## Data
----------------
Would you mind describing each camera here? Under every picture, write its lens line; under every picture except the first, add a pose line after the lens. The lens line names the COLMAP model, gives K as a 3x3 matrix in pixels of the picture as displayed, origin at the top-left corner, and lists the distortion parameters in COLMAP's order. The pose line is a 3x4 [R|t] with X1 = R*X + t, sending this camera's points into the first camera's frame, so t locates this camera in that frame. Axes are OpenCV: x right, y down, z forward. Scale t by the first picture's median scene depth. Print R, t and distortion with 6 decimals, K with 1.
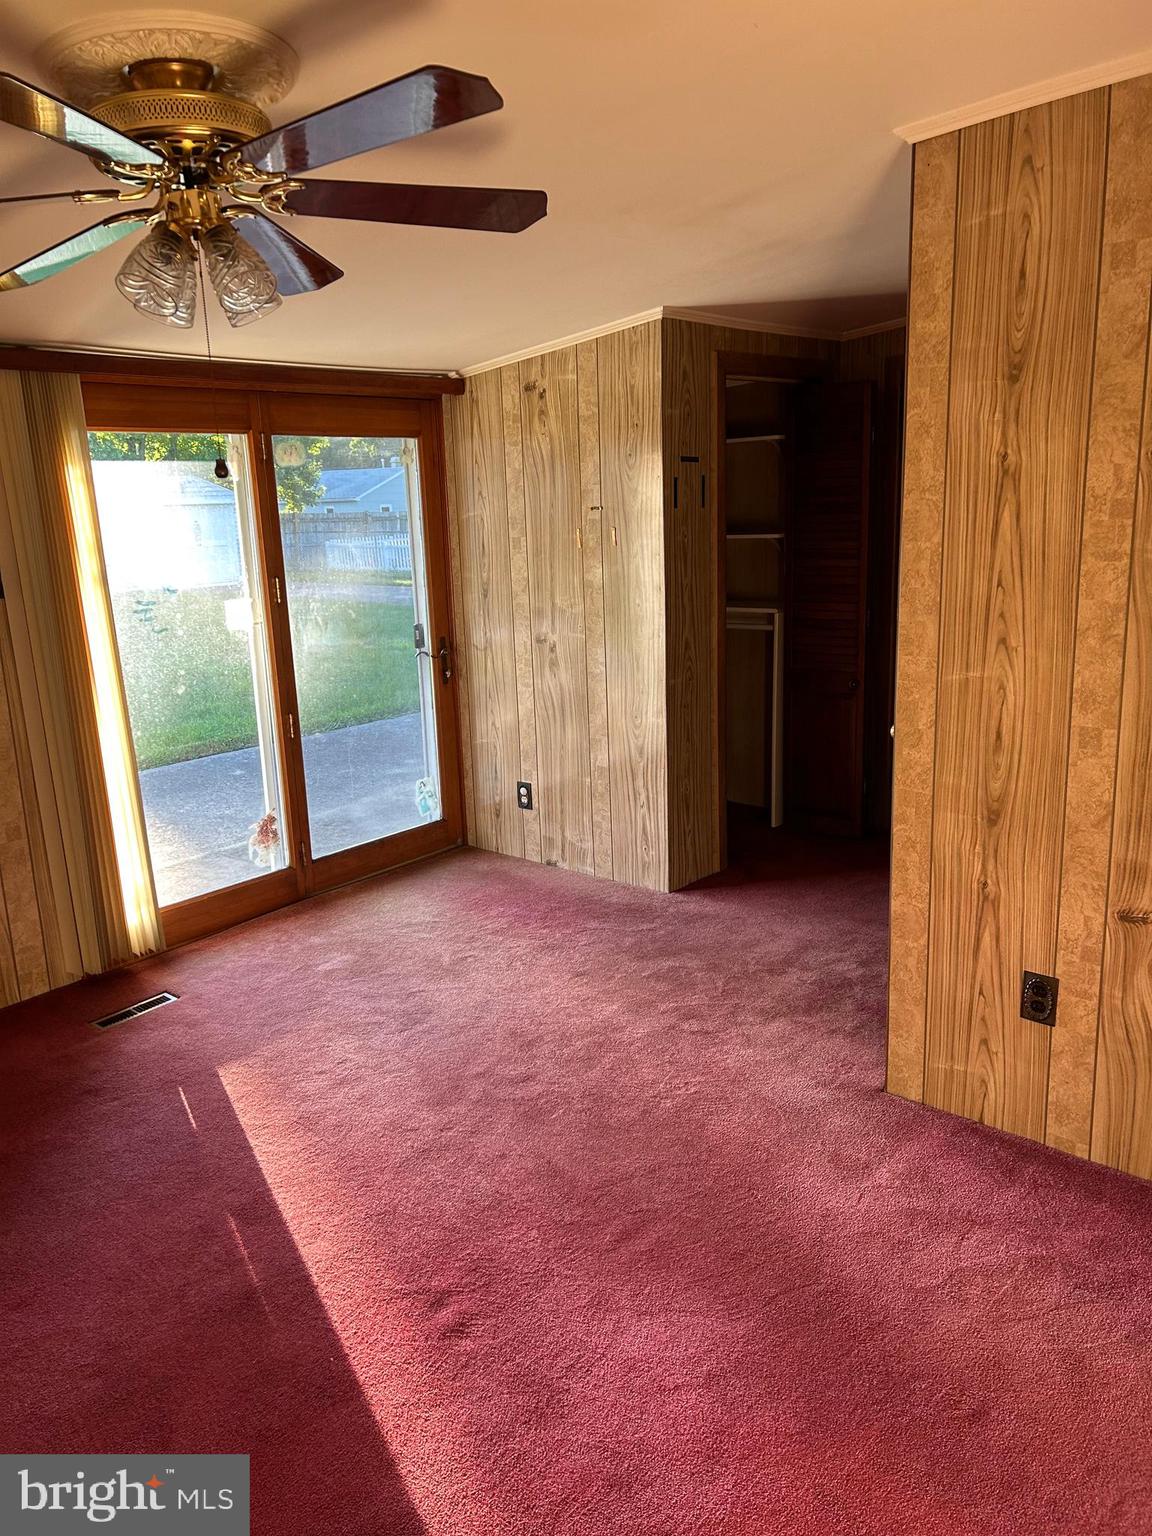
lens RADIAL K [[1158.3, 0, 561.1], [0, 1158.3, 768.1], [0, 0, 1]] dist [0.057853, -0.062445]
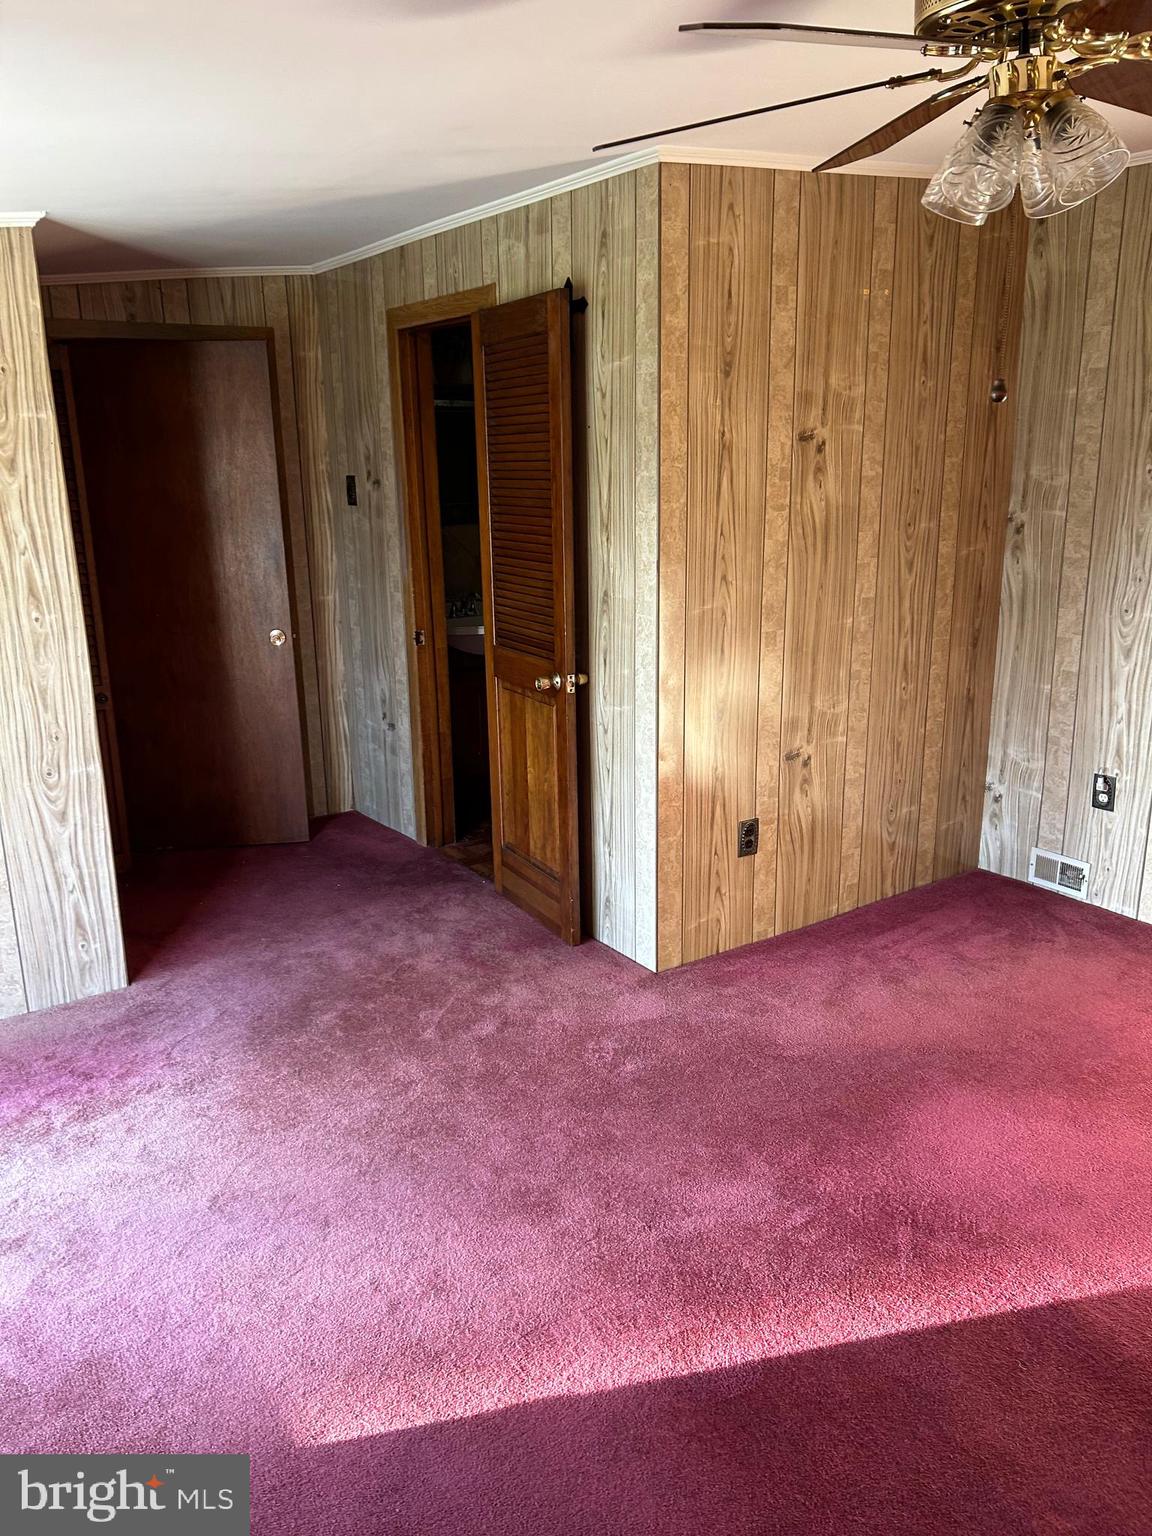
lens RADIAL K [[1158.3, 0, 562.7], [0, 1158.3, 776.3], [0, 0, 1]] dist [0.057853, -0.062445]
pose [[0.252474, -0.226116, 0.940813, -0.953874], [0.234335, 0.957656, 0.167278, -0.157462], [-0.938799, 0.178232, 0.294770, 0.838656]]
----------------
## Directions for this task
Set down all of the lines above word for word, omitting the pictures from your answer.

## Solved exercise
Would you mind describing each camera here? Under every picture, write its lens line; under every picture except the first, add a pose line after the lens. The lens line names the COLMAP model, gives K as a 3x3 matrix in pixels of the picture as displayed, origin at the top-left corner, and lists the distortion parameters in COLMAP's order. The pose line is a 3x4 [R|t] with X1 = R*X + t, sending this camera's points into the first camera's frame, so t locates this camera in that frame. Axes are OpenCV: x right, y down, z forward. Scale t by the first picture's median scene depth. Print R, t and distortion with 6 decimals, K with 1.
lens RADIAL K [[1158.3, 0, 561.1], [0, 1158.3, 768.1], [0, 0, 1]] dist [0.057853, -0.062445]
lens RADIAL K [[1158.3, 0, 562.7], [0, 1158.3, 776.3], [0, 0, 1]] dist [0.057853, -0.062445]
pose [[0.252474, -0.226116, 0.940813, -0.953874], [0.234335, 0.957656, 0.167278, -0.157462], [-0.938799, 0.178232, 0.294770, 0.838656]]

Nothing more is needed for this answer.